| Problem details |
Please turn the stretch of the records below from the line containing "Source Extractor 2.28.2" through the line containing "[instrumental pixel values]" into a numbered list, omitting any blank lines.

| Material shown |
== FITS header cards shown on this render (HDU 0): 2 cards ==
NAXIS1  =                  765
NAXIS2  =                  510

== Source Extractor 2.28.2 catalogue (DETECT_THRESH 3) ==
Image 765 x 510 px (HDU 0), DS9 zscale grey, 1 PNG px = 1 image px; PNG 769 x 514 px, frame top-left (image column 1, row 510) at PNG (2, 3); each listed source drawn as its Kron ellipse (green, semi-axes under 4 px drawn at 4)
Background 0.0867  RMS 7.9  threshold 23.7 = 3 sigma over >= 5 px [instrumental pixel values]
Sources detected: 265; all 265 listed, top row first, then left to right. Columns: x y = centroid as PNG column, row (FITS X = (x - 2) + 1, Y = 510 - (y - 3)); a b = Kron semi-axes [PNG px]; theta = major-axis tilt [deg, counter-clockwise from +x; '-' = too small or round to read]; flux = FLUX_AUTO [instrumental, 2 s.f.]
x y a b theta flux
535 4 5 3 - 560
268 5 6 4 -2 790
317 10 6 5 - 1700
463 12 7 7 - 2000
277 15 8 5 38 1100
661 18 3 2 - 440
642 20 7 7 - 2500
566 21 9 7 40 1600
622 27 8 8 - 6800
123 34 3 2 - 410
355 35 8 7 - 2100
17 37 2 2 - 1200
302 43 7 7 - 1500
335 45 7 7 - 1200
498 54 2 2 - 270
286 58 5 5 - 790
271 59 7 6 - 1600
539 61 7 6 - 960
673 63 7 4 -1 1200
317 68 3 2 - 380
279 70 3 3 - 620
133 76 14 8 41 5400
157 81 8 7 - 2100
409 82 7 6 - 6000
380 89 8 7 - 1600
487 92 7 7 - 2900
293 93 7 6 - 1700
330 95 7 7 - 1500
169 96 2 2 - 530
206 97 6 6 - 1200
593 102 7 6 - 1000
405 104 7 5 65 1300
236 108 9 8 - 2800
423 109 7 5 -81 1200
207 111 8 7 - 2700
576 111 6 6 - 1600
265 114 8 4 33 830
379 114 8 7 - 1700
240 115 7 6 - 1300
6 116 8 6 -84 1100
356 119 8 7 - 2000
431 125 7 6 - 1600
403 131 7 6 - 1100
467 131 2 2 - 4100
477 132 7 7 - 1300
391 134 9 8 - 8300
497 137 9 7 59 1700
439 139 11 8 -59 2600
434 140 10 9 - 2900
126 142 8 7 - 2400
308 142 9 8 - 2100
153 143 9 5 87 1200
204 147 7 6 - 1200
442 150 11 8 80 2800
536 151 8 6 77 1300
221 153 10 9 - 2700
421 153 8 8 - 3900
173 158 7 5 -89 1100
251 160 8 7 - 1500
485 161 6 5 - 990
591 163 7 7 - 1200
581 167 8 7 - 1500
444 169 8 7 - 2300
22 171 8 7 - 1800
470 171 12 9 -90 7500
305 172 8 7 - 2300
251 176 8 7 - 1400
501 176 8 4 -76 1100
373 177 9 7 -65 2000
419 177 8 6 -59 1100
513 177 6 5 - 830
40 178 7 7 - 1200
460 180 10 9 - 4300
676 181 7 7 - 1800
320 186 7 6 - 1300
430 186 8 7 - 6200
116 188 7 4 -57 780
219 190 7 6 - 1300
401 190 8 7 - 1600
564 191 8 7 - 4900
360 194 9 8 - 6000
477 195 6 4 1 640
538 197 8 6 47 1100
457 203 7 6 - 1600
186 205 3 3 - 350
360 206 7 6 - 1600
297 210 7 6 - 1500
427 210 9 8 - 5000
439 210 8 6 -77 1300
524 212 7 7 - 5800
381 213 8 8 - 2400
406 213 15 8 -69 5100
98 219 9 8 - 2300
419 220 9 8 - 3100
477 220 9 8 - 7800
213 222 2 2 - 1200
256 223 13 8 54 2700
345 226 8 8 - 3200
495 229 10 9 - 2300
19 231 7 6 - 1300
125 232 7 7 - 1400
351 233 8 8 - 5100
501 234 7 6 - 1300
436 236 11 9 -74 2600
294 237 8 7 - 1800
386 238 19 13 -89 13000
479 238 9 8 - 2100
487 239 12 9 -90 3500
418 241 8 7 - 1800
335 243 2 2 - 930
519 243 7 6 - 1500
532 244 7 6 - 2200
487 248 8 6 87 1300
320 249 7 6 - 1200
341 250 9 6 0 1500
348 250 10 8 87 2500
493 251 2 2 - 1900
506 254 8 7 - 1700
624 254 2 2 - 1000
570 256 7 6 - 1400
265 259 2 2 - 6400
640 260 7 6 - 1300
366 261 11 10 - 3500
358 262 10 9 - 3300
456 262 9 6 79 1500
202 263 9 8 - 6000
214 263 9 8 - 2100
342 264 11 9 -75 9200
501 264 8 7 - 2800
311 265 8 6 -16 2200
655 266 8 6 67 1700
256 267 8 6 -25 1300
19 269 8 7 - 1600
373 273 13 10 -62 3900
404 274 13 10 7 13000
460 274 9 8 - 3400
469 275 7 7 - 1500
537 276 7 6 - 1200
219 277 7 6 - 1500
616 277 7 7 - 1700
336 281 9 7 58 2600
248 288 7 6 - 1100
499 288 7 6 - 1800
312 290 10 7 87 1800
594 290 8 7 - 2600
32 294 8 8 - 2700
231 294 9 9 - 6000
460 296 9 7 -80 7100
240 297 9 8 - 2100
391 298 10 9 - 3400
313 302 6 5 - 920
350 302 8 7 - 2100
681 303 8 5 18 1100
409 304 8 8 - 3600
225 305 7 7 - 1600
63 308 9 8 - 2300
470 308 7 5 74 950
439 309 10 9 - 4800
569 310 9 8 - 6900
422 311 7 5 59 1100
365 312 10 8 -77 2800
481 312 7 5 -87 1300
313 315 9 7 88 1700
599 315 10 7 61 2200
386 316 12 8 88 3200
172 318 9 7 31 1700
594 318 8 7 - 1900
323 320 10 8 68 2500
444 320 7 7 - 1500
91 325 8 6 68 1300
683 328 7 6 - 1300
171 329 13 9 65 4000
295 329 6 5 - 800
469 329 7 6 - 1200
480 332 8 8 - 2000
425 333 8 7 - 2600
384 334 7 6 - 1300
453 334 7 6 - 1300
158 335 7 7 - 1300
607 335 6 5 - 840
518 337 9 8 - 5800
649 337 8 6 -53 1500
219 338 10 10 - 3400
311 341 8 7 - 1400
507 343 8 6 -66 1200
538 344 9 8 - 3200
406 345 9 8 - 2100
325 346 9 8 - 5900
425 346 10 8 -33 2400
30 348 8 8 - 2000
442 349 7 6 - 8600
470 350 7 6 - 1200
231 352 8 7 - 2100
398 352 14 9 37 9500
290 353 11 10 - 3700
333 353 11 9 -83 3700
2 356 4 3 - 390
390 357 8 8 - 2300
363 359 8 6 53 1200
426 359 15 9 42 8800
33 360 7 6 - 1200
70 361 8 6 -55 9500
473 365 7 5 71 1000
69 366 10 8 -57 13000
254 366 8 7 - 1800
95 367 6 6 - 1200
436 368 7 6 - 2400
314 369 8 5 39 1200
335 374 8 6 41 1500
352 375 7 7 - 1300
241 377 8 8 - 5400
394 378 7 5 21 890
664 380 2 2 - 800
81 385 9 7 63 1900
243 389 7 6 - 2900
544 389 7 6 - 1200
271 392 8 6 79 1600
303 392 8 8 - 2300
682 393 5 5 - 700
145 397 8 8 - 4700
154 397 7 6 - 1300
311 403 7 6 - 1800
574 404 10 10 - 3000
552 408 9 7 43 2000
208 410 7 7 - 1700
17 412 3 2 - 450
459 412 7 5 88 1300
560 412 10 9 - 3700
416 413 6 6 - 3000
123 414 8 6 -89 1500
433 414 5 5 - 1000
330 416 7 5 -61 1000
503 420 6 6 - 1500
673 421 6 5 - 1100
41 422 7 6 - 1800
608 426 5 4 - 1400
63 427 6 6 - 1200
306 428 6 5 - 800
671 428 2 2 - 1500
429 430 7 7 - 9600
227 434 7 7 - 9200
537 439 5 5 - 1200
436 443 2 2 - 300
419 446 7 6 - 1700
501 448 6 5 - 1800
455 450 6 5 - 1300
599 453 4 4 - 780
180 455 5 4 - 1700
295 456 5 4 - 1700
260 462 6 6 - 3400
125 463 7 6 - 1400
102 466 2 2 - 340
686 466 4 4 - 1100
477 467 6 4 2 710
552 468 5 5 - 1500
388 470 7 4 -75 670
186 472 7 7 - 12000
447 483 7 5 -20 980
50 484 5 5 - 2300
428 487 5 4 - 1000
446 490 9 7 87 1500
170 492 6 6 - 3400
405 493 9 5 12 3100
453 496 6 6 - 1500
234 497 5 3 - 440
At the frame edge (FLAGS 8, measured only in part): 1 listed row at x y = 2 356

| Written response |
1. == Source Extractor 2.28.2 catalogue (DETECT_THRESH 3) ==
2. Image 765 x 510 px (HDU 0), DS9 zscale grey, 1 PNG px = 1 image px; PNG 769 x 514 px, frame top-left (image column 1, row 510) at PNG (2, 3); each listed source drawn as its Kron ellipse (green, semi-axes under 4 px drawn at 4)
3. Background 0.0867  RMS 7.9  threshold 23.7 = 3 sigma over >= 5 px [instrumental pixel values]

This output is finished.